- _WORK ORDER 1_
Answer from the Syncthing-Fork forum thread:
(a) Which version does the thread recommend installing manually?
(b) What happened to the original owners' GitHub repo?
(c) Which version has the 'suggested' tag in the F-Droid versions drop down?
- _WORK ORDER 2_
In the Syncthing-Fork forum thread, shorten the paragraph beginning "Not the entirety of F-Droid" into a bulleted list that keeps its main facts.
- _WORK ORDER 3_
State whether each statement agrees with the Syncthing-Fork forum thread. Answer yes or no, and quote the words of the thread that decide it.
(a) The Google Play version has the same maintainer as the F-Droid package.
(b) The original owners announced that the project was changing hands.
(c) The last poster pinned a version when the trouble started.

- _EXTRACT PROVIDED_
════════════════════

@fdroidorg at this point is being used to push out an app with sensitive permissions that’s been taken over by an unknown individual who refuses to engage with its large community of users and developers.
I STRONGLY recommend disabling updates from Fdroid, if not uninstalling and manually installing 2.0.11.2, or installing the Google Play version which has a different maintainer.
this is extremely shady and it’s just looking worse as time goes on. I’ll link to the Syncthing forum thread from about where I left off last time in a subsequent post.
From my understanding the project Syncthing-fork changed owners. The original owners GitHub repo went down, and no announcement that it was changing hands. So it comes off as shady. Bit I may be missing some things here.
Okay, that plays as odd but how does it connect to the entire FDroid being under suspition?
Not the entirety of F-Droid being suspect, but the package available in the default repo on F-Droid is being updated by this dodgy person while the other versions are not. If they are uploading malware or making dodgy changes anyone who previously installed Syncthing-Fork could get this new version from the dodgy dev without notification.
If you open the versions drop down in F-Droid it has a ‘suggested’ tag next to the 2.0.12.1 version, so they’re aware of the issue, I’m not sure if that means if you just click install that’s what you get as I pinned it there when this all started and don’t want to uninstall reinstall just for this post, but I’m guessing it’ll just install the non suss version.

════════════════════

Stored data
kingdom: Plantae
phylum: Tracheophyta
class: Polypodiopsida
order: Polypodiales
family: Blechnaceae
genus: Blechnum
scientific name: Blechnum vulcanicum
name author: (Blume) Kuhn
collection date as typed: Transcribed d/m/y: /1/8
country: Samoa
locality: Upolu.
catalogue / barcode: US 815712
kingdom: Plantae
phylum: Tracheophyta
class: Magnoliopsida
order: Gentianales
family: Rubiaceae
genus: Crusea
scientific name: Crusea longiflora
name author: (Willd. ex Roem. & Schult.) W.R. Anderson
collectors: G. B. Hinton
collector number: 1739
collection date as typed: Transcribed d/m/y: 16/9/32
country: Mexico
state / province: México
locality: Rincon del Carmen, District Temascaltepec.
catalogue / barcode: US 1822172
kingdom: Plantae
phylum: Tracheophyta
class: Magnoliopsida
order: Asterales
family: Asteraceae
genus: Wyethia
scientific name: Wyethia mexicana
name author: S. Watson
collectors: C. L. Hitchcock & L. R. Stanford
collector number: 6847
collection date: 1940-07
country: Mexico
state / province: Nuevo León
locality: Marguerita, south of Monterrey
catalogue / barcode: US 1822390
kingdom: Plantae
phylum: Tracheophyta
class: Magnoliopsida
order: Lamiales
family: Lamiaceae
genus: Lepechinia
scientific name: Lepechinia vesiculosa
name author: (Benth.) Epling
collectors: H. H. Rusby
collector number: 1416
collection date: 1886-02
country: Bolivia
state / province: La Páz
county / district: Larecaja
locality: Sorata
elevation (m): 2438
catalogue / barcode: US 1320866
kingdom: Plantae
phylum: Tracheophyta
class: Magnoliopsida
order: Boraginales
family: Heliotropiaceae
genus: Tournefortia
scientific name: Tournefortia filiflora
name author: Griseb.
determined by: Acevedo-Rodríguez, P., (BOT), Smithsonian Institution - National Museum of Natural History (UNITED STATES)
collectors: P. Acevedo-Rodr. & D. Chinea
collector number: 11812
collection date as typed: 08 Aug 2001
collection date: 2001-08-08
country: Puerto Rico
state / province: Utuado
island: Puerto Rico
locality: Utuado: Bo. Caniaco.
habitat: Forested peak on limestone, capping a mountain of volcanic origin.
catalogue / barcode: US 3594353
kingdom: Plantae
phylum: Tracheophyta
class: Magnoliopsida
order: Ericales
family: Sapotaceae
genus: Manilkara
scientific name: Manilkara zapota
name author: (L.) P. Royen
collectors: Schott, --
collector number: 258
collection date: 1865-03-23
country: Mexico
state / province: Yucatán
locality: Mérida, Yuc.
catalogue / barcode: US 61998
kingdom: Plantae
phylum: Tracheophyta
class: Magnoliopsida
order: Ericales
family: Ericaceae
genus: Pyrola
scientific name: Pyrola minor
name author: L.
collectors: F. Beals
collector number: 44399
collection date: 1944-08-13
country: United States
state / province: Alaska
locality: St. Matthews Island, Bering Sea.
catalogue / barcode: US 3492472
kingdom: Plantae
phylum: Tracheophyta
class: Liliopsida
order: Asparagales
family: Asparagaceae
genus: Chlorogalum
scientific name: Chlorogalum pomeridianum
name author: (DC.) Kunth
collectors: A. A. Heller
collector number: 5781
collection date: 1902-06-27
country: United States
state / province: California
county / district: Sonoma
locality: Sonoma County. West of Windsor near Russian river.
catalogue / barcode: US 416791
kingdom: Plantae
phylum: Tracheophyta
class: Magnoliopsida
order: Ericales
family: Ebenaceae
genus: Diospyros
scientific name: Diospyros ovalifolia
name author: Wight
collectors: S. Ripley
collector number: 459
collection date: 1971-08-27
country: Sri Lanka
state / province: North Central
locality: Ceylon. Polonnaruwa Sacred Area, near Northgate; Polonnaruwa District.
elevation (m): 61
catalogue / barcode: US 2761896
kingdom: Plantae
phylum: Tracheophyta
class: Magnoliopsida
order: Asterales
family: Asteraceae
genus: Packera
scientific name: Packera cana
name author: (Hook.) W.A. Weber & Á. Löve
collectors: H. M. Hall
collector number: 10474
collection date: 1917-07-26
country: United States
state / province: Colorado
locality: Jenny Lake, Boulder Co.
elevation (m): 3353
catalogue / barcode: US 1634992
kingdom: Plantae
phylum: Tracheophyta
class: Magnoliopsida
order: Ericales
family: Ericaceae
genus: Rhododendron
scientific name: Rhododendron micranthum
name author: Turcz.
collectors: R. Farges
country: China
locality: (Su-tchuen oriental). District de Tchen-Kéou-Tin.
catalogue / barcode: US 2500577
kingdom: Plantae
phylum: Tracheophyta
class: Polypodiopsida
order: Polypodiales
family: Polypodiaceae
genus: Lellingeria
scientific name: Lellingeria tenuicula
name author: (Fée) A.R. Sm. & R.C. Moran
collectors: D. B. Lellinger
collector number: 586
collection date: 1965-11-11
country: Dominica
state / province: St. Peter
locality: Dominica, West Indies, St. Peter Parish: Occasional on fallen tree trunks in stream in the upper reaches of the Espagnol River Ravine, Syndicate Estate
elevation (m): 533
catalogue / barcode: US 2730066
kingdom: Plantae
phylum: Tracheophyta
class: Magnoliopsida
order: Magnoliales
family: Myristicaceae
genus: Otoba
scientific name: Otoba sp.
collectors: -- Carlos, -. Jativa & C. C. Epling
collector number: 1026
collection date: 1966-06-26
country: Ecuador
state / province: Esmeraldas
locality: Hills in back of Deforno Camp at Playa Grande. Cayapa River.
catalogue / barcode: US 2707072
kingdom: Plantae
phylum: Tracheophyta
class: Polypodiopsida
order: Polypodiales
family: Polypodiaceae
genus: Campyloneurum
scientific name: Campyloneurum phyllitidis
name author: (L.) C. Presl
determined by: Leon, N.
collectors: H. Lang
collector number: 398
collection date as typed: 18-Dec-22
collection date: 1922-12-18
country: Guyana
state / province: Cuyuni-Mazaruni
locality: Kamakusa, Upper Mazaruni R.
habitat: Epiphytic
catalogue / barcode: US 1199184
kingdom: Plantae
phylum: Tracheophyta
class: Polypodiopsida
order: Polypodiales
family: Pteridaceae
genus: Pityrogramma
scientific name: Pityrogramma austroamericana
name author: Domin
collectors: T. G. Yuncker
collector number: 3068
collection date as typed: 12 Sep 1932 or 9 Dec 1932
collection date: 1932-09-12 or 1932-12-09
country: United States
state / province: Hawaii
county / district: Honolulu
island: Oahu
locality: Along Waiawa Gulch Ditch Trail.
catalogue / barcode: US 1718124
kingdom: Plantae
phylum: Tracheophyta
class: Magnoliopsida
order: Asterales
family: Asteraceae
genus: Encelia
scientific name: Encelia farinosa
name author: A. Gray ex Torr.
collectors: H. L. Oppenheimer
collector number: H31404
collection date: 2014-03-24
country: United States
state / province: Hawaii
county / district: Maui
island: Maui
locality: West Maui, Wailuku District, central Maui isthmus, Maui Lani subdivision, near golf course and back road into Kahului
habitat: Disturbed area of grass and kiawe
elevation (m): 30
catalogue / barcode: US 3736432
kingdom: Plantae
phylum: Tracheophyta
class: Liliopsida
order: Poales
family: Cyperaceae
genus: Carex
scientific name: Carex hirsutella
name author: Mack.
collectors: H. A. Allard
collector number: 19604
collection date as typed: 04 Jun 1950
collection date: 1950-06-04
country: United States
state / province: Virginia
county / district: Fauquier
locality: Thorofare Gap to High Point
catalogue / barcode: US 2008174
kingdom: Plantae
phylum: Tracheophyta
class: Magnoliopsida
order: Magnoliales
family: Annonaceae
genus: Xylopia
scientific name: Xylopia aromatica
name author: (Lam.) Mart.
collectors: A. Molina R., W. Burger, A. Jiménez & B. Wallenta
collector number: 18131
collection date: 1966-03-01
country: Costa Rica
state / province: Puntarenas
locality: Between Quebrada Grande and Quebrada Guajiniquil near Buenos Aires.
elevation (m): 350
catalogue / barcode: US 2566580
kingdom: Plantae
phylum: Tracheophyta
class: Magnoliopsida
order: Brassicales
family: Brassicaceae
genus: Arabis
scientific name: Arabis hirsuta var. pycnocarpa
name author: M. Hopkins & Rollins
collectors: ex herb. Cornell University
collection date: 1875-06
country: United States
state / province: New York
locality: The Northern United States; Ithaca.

════════════════════

- _RESPONSE 1_
(a) 2.0.11.2
(b) It went down.
(c) 2.0.12.1

- _RESPONSE 2_
- F-Droid as a whole is not suspect.
- The package in F-Droid's default repo is being updated by a dodgy person, while the other versions are not.
- If that person uploads malware or makes dodgy changes, anyone who previously installed Syncthing-Fork could get the new version without notification.

- _RESPONSE 3_
(a) No: "the Google Play version which has a different maintainer"
(b) No: "no announcement that it was changing hands"
(c) Yes: "I pinned it there when this all started"